WHAT TO PRODUCE
Find every line below with the word "Forgings" in it, and copy each one.

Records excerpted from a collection
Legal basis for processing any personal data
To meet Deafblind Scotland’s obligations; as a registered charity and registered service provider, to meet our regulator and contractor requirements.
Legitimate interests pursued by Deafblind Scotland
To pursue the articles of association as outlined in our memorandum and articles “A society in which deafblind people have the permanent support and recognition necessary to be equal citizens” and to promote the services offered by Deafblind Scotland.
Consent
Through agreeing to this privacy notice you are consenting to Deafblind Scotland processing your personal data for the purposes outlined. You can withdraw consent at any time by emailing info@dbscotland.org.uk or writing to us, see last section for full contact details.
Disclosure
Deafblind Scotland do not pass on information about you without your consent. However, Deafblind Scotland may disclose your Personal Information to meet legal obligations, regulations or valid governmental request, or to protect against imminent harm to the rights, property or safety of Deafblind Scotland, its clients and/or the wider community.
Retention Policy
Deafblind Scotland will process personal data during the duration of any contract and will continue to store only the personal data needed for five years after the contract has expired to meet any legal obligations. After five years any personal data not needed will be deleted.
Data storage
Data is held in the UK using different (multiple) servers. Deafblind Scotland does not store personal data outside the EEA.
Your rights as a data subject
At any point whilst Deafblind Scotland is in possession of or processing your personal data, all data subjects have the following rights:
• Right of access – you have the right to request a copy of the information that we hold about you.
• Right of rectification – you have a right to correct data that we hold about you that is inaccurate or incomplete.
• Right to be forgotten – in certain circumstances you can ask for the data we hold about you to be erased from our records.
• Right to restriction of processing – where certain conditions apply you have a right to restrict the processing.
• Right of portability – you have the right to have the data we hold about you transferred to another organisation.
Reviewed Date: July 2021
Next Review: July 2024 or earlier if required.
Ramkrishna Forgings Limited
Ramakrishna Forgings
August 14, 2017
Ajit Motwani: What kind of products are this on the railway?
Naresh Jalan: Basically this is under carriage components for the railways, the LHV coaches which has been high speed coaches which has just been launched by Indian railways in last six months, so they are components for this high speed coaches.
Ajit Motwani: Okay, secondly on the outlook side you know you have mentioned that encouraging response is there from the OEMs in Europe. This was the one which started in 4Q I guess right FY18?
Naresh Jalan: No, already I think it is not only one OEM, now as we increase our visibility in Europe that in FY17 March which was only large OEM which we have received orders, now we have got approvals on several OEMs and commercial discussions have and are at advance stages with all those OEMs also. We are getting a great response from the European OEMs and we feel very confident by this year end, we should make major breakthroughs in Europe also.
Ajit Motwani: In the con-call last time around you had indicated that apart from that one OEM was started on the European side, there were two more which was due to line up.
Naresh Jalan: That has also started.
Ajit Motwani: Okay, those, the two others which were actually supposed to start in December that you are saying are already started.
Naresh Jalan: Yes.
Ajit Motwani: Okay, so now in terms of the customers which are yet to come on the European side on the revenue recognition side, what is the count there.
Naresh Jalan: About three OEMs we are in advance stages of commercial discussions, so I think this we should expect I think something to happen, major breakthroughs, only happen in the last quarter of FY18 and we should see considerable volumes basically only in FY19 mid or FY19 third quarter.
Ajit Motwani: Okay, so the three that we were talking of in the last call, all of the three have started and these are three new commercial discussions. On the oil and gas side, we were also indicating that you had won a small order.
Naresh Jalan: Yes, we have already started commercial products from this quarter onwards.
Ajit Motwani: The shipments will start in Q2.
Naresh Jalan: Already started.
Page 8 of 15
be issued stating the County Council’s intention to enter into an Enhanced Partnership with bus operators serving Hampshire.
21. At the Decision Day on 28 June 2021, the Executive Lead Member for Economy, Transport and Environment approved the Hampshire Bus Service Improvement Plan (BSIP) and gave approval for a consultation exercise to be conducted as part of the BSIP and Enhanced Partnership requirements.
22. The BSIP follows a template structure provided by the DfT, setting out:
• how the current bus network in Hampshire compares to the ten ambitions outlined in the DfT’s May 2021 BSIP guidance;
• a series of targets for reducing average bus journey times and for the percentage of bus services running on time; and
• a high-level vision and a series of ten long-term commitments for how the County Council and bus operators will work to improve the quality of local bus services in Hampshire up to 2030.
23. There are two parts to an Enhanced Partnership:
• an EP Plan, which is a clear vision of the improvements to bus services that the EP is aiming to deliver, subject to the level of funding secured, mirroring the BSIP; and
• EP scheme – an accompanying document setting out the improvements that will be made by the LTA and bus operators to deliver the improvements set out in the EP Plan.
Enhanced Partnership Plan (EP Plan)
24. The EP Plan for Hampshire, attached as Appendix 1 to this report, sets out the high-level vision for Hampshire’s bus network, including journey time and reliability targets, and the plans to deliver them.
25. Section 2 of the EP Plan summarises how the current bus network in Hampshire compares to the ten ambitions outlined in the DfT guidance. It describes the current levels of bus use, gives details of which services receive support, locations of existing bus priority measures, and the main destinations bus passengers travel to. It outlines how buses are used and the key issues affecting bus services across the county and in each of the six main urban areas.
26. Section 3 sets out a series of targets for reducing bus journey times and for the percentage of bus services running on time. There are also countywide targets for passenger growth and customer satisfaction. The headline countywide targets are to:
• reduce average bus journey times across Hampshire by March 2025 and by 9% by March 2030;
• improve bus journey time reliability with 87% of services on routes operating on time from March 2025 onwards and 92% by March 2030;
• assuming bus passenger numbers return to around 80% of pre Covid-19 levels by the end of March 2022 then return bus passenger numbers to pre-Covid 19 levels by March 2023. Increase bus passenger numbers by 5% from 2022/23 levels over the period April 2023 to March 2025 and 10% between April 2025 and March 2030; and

ANSWER BELOW
Ramkrishna Forgings Limited
Ramakrishna Forgings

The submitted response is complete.